## ACTIVITY
Please return all lines of the data below containing the string "Deutschland".

## DATA
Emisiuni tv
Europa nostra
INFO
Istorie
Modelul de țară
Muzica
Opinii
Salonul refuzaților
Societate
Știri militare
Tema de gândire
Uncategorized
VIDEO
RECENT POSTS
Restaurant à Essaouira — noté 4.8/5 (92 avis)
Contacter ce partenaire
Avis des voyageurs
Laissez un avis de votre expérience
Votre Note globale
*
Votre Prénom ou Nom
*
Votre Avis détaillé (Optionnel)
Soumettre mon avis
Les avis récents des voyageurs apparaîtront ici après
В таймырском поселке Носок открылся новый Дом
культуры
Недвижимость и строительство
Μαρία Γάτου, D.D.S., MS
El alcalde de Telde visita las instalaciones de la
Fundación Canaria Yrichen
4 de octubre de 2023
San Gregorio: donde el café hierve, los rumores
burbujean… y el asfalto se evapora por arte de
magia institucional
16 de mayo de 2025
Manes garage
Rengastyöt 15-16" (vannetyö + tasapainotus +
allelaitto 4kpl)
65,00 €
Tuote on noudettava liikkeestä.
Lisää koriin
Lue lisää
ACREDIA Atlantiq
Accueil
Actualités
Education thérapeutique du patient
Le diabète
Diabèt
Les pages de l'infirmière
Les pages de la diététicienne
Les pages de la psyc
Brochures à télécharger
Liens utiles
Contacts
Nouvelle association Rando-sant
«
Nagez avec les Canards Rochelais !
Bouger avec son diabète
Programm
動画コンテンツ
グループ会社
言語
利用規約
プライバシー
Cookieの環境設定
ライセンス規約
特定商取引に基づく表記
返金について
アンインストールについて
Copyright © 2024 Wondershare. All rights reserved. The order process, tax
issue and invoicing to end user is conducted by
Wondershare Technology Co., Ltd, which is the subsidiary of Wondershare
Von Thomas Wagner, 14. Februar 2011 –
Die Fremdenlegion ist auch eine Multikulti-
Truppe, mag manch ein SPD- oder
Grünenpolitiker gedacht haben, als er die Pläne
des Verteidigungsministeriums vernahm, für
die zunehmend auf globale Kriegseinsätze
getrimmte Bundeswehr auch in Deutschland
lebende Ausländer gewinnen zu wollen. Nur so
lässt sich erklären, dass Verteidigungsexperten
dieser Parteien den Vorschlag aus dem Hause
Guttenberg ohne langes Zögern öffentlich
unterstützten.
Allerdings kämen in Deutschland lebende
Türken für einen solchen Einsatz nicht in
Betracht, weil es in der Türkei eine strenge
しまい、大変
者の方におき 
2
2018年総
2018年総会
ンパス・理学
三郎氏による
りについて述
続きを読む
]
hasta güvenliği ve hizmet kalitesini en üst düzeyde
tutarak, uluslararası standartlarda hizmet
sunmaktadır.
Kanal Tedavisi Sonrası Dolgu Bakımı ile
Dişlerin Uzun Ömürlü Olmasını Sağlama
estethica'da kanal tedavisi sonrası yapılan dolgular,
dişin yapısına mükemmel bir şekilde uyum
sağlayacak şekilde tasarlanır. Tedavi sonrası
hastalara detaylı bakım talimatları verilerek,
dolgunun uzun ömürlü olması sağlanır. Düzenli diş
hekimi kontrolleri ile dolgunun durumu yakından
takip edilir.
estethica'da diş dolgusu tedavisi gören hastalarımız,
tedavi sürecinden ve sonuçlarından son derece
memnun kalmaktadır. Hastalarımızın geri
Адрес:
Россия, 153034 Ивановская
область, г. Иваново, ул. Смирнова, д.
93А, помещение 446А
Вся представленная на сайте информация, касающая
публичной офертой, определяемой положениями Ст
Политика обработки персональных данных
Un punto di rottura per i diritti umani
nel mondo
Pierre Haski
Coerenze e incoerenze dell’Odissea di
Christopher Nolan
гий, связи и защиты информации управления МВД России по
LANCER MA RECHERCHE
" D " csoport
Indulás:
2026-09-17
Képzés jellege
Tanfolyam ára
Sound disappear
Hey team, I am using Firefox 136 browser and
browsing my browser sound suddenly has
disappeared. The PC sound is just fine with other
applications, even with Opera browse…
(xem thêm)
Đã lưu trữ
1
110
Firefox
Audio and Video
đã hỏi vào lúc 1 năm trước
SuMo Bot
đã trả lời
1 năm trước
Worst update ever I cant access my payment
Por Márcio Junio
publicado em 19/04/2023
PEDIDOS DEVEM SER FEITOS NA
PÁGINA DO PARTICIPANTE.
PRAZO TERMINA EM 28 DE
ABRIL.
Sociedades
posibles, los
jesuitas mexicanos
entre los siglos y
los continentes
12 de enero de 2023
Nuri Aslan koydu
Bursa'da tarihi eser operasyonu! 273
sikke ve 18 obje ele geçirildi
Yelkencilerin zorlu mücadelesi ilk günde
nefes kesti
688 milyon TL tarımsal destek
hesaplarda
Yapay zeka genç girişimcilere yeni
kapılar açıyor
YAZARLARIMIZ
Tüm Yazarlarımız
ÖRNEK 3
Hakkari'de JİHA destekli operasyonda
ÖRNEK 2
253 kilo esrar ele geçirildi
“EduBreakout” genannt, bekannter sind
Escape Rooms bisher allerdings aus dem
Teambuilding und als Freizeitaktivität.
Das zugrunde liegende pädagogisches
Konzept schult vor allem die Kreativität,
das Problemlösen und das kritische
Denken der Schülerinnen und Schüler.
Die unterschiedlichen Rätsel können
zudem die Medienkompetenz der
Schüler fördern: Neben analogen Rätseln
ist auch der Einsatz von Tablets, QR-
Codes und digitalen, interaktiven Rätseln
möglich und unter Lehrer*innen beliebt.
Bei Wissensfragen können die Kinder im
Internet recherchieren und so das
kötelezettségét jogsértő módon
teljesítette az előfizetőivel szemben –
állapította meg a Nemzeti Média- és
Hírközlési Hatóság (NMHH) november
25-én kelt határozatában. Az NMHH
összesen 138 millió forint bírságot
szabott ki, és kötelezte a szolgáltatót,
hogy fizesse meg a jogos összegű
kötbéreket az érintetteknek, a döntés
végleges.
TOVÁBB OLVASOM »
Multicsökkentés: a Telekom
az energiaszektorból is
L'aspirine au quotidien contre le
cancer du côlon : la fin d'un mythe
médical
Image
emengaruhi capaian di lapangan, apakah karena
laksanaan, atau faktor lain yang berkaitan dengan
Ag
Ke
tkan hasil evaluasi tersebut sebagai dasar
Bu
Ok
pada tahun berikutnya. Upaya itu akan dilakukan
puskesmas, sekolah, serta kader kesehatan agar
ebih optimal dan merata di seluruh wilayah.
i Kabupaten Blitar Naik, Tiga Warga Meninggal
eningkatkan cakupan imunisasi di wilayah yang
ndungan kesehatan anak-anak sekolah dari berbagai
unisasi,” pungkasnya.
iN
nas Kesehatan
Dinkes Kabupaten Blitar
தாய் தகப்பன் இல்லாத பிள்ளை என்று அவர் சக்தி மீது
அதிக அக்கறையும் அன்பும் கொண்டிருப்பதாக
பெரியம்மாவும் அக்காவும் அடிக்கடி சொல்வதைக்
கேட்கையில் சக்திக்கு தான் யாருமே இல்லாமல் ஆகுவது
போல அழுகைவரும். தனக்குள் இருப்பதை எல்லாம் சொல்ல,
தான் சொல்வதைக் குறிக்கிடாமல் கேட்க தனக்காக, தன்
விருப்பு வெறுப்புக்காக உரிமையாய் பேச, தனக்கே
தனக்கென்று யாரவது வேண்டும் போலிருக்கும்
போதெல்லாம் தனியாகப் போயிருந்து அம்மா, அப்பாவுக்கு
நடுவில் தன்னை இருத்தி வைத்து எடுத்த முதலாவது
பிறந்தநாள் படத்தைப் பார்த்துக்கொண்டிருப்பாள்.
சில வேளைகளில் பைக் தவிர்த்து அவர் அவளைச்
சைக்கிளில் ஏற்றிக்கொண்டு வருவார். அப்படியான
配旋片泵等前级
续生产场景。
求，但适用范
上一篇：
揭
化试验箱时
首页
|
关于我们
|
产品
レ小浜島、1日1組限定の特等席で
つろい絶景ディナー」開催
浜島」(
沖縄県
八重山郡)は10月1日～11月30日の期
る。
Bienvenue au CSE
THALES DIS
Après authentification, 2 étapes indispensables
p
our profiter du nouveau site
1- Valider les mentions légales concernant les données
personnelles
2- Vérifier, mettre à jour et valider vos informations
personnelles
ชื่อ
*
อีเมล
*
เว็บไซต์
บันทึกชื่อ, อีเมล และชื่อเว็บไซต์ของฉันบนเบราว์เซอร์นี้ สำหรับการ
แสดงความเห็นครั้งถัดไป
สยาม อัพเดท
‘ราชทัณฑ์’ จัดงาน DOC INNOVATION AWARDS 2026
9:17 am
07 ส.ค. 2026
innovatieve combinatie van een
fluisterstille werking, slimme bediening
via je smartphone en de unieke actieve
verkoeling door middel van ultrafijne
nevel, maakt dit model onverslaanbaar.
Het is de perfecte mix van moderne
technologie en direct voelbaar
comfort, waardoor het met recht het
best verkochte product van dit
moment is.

## TASK RESULT
getrimmte Bundeswehr auch in Deutschland
Allerdings kämen in Deutschland lebende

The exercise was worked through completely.